%%

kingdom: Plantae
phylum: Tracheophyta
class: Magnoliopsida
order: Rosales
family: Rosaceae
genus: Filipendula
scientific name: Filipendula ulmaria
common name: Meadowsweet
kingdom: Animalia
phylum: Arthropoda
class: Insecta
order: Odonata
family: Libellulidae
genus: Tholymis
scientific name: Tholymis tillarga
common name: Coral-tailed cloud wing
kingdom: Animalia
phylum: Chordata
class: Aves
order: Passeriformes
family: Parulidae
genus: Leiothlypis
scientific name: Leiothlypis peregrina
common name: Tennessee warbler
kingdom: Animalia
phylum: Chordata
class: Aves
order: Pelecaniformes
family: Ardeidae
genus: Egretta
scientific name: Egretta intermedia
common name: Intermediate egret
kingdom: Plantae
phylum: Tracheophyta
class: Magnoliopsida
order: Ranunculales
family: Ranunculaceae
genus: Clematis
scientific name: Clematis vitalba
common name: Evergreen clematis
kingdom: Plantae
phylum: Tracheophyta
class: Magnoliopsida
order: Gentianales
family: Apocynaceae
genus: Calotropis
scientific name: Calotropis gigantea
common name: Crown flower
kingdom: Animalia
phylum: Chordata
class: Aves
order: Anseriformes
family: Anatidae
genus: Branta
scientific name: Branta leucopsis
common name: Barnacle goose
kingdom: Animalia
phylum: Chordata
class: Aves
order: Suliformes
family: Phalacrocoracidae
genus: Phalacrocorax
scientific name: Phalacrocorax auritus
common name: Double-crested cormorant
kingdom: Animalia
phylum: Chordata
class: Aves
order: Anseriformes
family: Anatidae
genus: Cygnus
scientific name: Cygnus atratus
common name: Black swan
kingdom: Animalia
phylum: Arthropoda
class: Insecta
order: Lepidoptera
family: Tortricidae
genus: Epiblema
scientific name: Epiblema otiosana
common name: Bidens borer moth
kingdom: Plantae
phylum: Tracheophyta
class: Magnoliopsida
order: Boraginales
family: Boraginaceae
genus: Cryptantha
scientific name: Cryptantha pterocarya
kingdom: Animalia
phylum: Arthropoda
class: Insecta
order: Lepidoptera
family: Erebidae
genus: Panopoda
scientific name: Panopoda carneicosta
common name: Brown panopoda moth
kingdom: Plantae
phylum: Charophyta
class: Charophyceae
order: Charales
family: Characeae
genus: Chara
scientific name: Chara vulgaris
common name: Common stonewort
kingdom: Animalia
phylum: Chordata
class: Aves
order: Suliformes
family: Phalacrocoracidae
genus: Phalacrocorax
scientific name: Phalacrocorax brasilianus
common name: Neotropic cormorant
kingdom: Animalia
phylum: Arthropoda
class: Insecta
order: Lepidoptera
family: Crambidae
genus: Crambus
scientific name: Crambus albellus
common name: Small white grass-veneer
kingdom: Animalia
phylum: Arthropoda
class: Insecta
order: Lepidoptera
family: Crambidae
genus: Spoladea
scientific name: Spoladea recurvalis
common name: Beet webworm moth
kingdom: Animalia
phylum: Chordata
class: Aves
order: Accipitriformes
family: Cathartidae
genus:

%%

## YOUR GOAL
Reproduce the listing in full, swapping "common name" for "vernacular name" at every occurrence and leaving all other text unchanged.

## ANSWER
kingdom: Plantae
phylum: Tracheophyta
class: Magnoliopsida
order: Rosales
family: Rosaceae
genus: Filipendula
scientific name: Filipendula ulmaria
vernacular name: Meadowsweet
kingdom: Animalia
phylum: Arthropoda
class: Insecta
order: Odonata
family: Libellulidae
genus: Tholymis
scientific name: Tholymis tillarga
vernacular name: Coral-tailed cloud wing
kingdom: Animalia
phylum: Chordata
class: Aves
order: Passeriformes
family: Parulidae
genus: Leiothlypis
scientific name: Leiothlypis peregrina
vernacular name: Tennessee warbler
kingdom: Animalia
phylum: Chordata
class: Aves
order: Pelecaniformes
family: Ardeidae
genus: Egretta
scientific name: Egretta intermedia
vernacular name: Intermediate egret
kingdom: Plantae
phylum: Tracheophyta
class: Magnoliopsida
order: Ranunculales
family: Ranunculaceae
genus: Clematis
scientific name: Clematis vitalba
vernacular name: Evergreen clematis
kingdom: Plantae
phylum: Tracheophyta
class: Magnoliopsida
order: Gentianales
family: Apocynaceae
genus: Calotropis
scientific name: Calotropis gigantea
vernacular name: Crown flower
kingdom: Animalia
phylum: Chordata
class: Aves
order: Anseriformes
family: Anatidae
genus: Branta
scientific name: Branta leucopsis
vernacular name: Barnacle goose
kingdom: Animalia
phylum: Chordata
class: Aves
order: Suliformes
family: Phalacrocoracidae
genus: Phalacrocorax
scientific name: Phalacrocorax auritus
vernacular name: Double-crested cormorant
kingdom: Animalia
phylum: Chordata
class: Aves
order: Anseriformes
family: Anatidae
genus: Cygnus
scientific name: Cygnus atratus
vernacular name: Black swan
kingdom: Animalia
phylum: Arthropoda
class: Insecta
order: Lepidoptera
family: Tortricidae
genus: Epiblema
scientific name: Epiblema otiosana
vernacular name: Bidens borer moth
kingdom: Plantae
phylum: Tracheophyta
class: Magnoliopsida
order: Boraginales
family: Boraginaceae
genus: Cryptantha
scientific name: Cryptantha pterocarya
kingdom: Animalia
phylum: Arthropoda
class: Insecta
order: Lepidoptera
family: Erebidae
genus: Panopoda
scientific name: Panopoda carneicosta
vernacular name: Brown panopoda moth
kingdom: Plantae
phylum: Charophyta
class: Charophyceae
order: Charales
family: Characeae
genus: Chara
scientific name: Chara vulgaris
vernacular name: Common stonewort
kingdom: Animalia
phylum: Chordata
class: Aves
order: Suliformes
family: Phalacrocoracidae
genus: Phalacrocorax
scientific name: Phalacrocorax brasilianus
vernacular name: Neotropic cormorant
kingdom: Animalia
phylum: Arthropoda
class: Insecta
order: Lepidoptera
family: Crambidae
genus: Crambus
scientific name: Crambus albellus
vernacular name: Small white grass-veneer
kingdom: Animalia
phylum: Arthropoda
class: Insecta
order: Lepidoptera
family: Crambidae
genus: Spoladea
scientific name: Spoladea recurvalis
vernacular name: Beet webworm moth
kingdom: Animalia
phylum: Chordata
class: Aves
order: Accipitriformes
family: Cathartidae
genus:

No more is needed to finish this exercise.